Room 137, Bureau of Mines Building, Laramie, WY 82071
Phone: (307) 766-2929
February 18, 2013 — University of Wyoming Department of Anthropology Professor Robert Kelly received the Secretary of Interior’s Partnerships in Conservation Award for a project that uses ice patch archaeology and paleobiology to track climate change.
The award honors organizations that have achieved exemplary conservation results through public-private cooperation and community engagement. Kelly was cited for his work with the Glacier National Park Ice Patch Archaeology and Paleoecology Project.
“The Partners in Conservation Awards offer wonderful examples of how America’s greatest conservation legacies are created when communities from a wide range of backgrounds work together,” says Deputy Secretary of the Interior David J. Hayes, who announced the winners at an award ceremony. “These awards recognize dedicated citizens from across our nation who collaborate to conserve and restore America’s great outdoors; to encourage youth involvement in conservation; and to forge solutions to complex natural resource challenges.”

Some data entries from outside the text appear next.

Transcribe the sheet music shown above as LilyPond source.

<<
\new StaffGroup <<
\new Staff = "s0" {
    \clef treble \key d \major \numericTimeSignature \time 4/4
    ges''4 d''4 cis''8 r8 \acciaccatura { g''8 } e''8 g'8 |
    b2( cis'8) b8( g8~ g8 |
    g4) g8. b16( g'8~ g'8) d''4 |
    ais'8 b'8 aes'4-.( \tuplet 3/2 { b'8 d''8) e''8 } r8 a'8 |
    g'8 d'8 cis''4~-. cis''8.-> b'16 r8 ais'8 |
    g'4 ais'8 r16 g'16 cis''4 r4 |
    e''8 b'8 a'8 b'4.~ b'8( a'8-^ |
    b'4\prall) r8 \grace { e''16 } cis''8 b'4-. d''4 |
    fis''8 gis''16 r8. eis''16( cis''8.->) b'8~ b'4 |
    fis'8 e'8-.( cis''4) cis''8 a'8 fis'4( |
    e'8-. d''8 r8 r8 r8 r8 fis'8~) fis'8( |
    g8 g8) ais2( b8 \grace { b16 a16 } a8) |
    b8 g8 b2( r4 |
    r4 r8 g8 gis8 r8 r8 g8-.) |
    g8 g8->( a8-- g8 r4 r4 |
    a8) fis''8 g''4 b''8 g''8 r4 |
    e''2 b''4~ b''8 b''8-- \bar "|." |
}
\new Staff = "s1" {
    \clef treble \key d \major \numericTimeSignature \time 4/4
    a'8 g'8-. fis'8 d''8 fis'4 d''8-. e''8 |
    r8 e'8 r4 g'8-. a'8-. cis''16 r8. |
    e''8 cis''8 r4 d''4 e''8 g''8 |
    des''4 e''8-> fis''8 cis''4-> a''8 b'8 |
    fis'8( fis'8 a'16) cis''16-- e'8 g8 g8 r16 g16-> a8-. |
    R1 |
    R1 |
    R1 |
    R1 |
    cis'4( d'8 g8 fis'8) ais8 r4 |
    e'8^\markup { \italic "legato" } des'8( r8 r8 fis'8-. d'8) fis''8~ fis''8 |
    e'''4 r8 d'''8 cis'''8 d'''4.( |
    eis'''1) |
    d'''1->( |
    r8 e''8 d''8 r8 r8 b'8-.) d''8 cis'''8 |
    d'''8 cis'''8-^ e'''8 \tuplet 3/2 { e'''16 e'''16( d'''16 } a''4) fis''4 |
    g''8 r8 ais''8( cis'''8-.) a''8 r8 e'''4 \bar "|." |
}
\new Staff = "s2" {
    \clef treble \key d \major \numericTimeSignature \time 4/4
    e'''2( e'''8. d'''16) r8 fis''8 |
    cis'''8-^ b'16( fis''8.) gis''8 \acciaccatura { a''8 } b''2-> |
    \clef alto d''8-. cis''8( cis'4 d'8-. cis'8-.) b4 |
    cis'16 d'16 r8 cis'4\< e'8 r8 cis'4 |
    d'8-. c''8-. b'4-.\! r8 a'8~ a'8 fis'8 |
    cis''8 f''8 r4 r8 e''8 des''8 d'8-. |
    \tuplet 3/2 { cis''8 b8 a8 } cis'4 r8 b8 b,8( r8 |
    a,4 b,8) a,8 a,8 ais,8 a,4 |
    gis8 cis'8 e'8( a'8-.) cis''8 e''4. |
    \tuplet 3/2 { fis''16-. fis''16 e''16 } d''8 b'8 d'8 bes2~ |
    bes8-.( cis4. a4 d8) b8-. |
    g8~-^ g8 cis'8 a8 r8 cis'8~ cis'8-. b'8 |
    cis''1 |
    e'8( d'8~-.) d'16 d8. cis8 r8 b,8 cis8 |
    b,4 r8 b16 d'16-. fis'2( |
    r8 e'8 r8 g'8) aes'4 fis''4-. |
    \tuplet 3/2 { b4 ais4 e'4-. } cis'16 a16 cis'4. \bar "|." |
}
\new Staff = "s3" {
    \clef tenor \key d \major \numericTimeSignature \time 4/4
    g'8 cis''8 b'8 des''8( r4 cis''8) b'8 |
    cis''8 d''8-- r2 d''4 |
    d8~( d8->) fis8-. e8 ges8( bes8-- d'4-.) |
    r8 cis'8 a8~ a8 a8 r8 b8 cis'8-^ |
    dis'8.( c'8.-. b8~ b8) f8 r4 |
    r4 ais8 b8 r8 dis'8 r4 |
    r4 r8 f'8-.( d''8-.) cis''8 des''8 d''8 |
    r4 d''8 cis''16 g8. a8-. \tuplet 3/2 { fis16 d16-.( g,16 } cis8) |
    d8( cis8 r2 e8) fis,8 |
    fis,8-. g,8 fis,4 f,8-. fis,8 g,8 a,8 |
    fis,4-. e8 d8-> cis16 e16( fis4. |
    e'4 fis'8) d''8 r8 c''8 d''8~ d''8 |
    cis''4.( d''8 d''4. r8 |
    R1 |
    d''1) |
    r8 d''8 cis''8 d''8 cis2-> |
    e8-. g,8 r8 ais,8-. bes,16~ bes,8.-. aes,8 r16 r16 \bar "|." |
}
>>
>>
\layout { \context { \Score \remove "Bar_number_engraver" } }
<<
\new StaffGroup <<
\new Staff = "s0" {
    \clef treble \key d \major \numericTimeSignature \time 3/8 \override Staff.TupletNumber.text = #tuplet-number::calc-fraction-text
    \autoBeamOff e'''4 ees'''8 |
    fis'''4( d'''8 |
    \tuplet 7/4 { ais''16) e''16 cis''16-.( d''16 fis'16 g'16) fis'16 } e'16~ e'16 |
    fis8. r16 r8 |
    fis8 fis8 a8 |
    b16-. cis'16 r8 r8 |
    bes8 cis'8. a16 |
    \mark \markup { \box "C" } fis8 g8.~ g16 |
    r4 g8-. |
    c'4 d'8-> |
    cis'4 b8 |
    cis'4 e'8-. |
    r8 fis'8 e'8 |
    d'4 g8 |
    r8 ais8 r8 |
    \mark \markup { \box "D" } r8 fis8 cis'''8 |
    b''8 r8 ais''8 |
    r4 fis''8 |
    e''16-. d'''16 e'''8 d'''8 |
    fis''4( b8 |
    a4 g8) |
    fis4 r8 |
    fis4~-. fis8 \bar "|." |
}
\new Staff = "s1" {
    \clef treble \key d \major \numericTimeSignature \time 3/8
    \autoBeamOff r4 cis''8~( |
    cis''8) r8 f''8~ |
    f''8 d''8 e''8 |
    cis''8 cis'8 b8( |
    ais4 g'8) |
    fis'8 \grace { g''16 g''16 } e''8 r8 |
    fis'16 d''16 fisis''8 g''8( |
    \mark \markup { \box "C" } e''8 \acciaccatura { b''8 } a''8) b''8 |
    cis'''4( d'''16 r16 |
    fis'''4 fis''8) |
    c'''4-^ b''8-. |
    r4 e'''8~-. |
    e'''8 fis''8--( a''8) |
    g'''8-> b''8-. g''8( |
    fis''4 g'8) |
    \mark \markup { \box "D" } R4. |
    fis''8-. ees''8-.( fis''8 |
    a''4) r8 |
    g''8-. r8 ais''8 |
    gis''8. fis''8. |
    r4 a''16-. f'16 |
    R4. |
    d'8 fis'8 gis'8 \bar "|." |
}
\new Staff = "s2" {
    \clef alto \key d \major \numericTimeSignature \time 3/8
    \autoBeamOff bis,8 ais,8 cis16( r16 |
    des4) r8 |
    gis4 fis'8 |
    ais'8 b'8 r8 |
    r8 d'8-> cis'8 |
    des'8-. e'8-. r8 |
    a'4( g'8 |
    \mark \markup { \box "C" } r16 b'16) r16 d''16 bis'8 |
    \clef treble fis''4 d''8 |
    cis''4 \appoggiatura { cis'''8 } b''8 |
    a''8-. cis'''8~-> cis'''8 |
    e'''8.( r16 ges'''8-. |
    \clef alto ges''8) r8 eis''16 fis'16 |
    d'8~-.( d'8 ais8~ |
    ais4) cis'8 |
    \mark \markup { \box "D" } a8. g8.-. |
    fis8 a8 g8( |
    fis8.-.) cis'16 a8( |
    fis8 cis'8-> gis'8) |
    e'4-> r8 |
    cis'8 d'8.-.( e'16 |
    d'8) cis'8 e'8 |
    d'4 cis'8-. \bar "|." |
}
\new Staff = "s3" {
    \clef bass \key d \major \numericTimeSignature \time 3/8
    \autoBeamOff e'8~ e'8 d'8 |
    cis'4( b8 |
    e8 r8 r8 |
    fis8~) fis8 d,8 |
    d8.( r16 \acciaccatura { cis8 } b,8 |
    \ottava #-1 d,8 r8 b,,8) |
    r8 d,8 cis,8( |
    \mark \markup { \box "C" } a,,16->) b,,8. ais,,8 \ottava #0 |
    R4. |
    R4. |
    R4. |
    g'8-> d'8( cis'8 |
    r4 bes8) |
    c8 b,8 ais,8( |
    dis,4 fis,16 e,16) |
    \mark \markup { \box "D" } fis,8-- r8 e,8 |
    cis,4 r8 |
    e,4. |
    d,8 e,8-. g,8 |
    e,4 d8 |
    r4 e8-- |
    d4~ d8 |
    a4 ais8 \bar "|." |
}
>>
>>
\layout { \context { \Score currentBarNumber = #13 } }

The Glacier National Park Ice Patch Archaeology and Paleoecology Project is a first-ever cultural resources partnership for the park, with tribal and university partners conducting fieldwork to survey, map and sample stable ice patches in the park.
“The research will be used to establish a National Park Service-wide protocol for the collection, documentation, analysis and curation of artifacts recovered from melting ice patches,” Kelly says.
The award citation notes the project has directly engaged Native Americans in National Park Service cultural and natural resource stewardship in an era of climate change. The project has reached a wide audience, including tribal schools, with educational and interpretive materials.
Currently director of the Frison Institute of Archaeology and Anthropology, Kelly served as department head from 2005-2008. He oversaw the planning, construction and move to the new Anthropology Building. A past president of the Society for American Archaeology, he is an internationally recognized expert on hunting and gathering peoples, and has worked on archaeological projects throughout the United States and South America.